Au fur et à mesure que la nuit avançait, ils étaient de plus en plus près de moi. Je ne pouvais les voir malheureusement, mais je les entendais très distinctement. Je devinais leur emplacement. De plus en plus et à mon grand bonheur, ils se rapprochaient de moi! J’aime à croire qu’ils me savaient là, attentifs à leurs chants.

L’espace d’un instant, mon instinct s’est réveillé. J’avais l’impression de comprendre leur signification. Du moins, je sentais l’émotion transmise.

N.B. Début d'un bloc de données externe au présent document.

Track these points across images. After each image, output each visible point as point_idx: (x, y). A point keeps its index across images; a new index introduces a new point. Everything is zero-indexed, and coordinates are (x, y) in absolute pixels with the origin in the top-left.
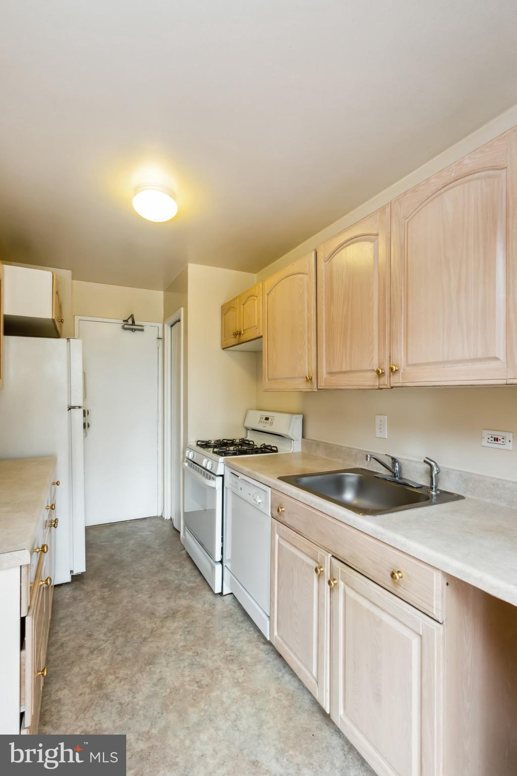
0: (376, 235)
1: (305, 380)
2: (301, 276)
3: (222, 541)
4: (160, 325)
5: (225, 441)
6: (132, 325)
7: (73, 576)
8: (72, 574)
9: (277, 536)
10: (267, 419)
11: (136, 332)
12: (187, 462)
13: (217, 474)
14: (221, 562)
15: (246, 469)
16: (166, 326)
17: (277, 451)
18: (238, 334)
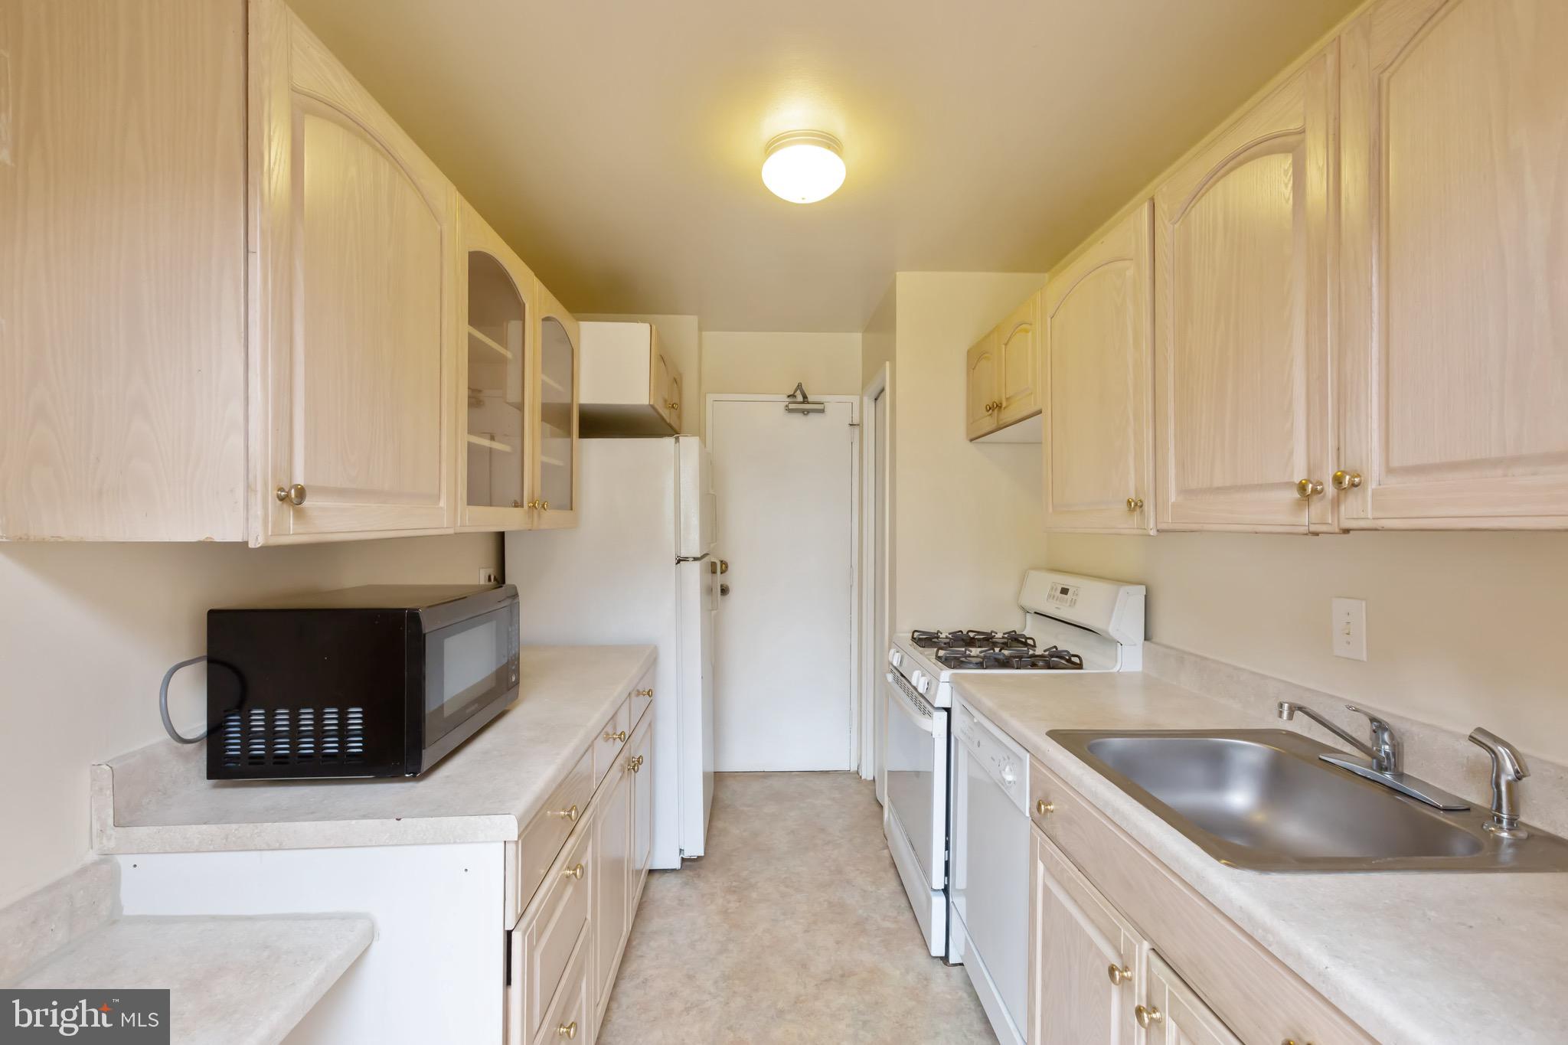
0: (1300, 133)
1: (1125, 506)
2: (1120, 264)
3: (947, 848)
4: (856, 399)
5: (971, 635)
6: (803, 403)
7: (683, 860)
8: (681, 856)
9: (1041, 867)
10: (1064, 591)
11: (812, 416)
12: (892, 671)
13: (936, 705)
14: (946, 890)
15: (988, 703)
16: (866, 399)
17: (1080, 666)
18: (995, 407)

Sans dire que je communiquais avec eux, je crois que j’ai été un spectateur attentif et très respectueux. Sans bouger, sans un mot, j’ai participé passivement au plus beau concert auquel j’ai assisté de ma vie. Il va sans dire que justement, les mots me manquent pour te décrire comment je me suis senti. Combien cela est venu chercher en moi de profonds instincts; bien enfouis depuis des générations… probablement très primaires.

Cela a duré comme ça jusqu’au petit matin. Avec quelques pauses de plusieurs minutes. Pendant l’une d’elle, j’en ai profité pour aller chercher ma caméra GoPro pour enregistrer les sons. J’ai attaché ma caméra et l’ai reliée au bateau avec une amarre. J’ai ensuite laissé filer environ 10 m sous le bateau. Sans savoir quel serait le résultat. Qui fut étonnant…

De ma vie de marin, c’était la plus belle nuit et l’une des plus belles expériences! Un moment incroyable, magique et enveloppé d’une tendresse difficilement explicable. Je ne suis pas prêt d’oublier. Merci la vie, merci les bélugas, merci Tadoussac de m’avoir fait vivre ça!